What you will do: Render the listing below as a Markdown table with two columns, Row and Line: number each line of text in order and skip any blank lines. Leave the pictures out of the table.

Available data:
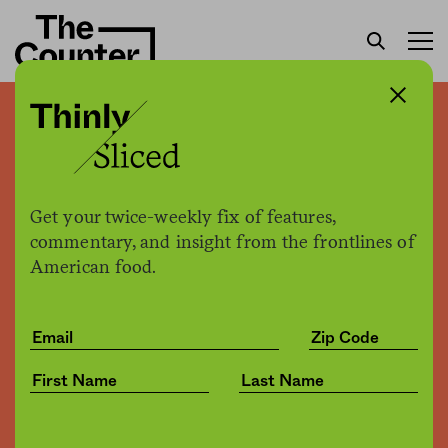
Minnesota built a rural
therapy program for
farmers struggling to cope.
Get your twice-weekly fix of features,
Can it be replicated?
commentary, and insight from the frontlines of
American food.
Marissa Plescia
by
Health
10.21.2020, 9:45am
Share
Save for later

Response to this exercise:
| Row | Line |
|---|---|
| 1 | Minnesota built a rural |
| 2 | therapy program for |
| 3 | farmers struggling to cope. |
| 4 | Get your twice-weekly fix of features, |
| 5 | Can it be replicated? |
| 6 | commentary, and insight from the frontlines of |
| 7 | American food. |
| 8 | Marissa Plescia |
| 9 | by |
| 10 | Health |
| 11 | 10.21.2020, 9:45am |
| 12 | Share |
| 13 | Save for later |